* **Action item**
Repeat the passage of the ABBA song-title quiz from "What is life" to "Gimme! Gimme! Gimme!" word for word.

* **Source document**
The Winner Takes All (written: Monday, July 27, 2009 @ 12:40am)

RULES:
**Using only song names from ONE ARTIST, cleverly answer these questions.
**Title it using a song from the same artist
**Pass it on and include me
**Try not to repeat a song title

Pick Your Artist:
ABBA

Are you male or female:
She's My Kind of Girl

Describe yourself:
I Have A Dream

How do you feel about yourself:
2nd Best To None

Describe where you currently live:
Does Your Mother Know

If you could go anywhere, where would you go:
Waterloo

Your favorite form of transportation:
Another Town, Another Train

Your best friend is:
Mama Mia

Your favorite color is:
Honey, Honey

What's the weather like:
Summer Night City

Favorite time of day:
As Good As New

If your life was a t.v. show, what would it be called:
Dancing Queen

What is life to you:
Happy New Year

What is the best advice you have to give:
People Need Love

If you could change your name, what would it be:
Chiquitita

Your favorite food is:
Gimme! Gimme! Gimme!

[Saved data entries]
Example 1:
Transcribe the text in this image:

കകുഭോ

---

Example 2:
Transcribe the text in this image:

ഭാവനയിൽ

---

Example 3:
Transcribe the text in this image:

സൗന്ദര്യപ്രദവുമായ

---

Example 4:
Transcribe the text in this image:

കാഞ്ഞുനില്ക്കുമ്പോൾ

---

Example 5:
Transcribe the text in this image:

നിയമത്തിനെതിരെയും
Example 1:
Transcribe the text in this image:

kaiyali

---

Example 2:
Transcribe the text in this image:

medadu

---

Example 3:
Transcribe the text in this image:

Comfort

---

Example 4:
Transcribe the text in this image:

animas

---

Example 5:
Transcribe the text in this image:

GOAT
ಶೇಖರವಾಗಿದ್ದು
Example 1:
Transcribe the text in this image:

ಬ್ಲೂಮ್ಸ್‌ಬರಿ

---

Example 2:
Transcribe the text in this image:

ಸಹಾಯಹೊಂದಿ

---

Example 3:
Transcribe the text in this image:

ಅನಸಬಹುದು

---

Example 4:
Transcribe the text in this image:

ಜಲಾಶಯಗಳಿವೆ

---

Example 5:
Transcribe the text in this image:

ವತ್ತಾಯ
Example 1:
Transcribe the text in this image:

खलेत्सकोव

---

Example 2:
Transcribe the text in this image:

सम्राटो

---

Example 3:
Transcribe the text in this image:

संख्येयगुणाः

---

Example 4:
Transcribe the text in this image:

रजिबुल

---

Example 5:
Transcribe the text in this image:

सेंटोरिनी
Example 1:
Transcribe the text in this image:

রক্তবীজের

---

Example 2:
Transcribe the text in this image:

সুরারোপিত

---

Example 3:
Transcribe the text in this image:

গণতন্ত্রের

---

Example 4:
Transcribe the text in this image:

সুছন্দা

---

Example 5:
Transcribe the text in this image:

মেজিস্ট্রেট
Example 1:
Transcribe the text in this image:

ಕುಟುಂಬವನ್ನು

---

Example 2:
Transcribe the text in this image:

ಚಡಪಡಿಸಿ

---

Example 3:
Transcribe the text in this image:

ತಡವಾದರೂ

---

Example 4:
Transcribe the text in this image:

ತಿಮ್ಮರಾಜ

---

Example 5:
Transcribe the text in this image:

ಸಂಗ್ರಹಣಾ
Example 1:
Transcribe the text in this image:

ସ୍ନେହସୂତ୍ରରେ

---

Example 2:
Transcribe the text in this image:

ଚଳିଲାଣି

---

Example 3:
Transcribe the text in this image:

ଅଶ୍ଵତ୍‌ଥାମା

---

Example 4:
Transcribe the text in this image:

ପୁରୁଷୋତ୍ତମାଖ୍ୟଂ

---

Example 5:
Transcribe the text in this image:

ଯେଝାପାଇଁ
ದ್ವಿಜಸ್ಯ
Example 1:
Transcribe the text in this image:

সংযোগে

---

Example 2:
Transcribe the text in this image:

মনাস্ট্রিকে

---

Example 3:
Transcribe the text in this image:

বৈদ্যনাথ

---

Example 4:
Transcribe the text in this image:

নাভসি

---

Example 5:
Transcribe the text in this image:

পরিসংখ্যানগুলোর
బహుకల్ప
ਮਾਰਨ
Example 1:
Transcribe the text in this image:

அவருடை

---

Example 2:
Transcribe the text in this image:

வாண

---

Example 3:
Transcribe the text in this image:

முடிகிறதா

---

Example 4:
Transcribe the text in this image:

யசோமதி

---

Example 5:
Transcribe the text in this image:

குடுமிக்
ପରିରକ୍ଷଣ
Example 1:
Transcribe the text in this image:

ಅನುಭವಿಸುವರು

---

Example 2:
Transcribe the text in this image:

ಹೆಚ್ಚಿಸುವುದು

* **Exercise result**
What is life to you:
Happy New Year

What is the best advice you have to give:
People Need Love

If you could change your name, what would it be:
Chiquitita

Your favorite food is:
Gimme! Gimme! Gimme!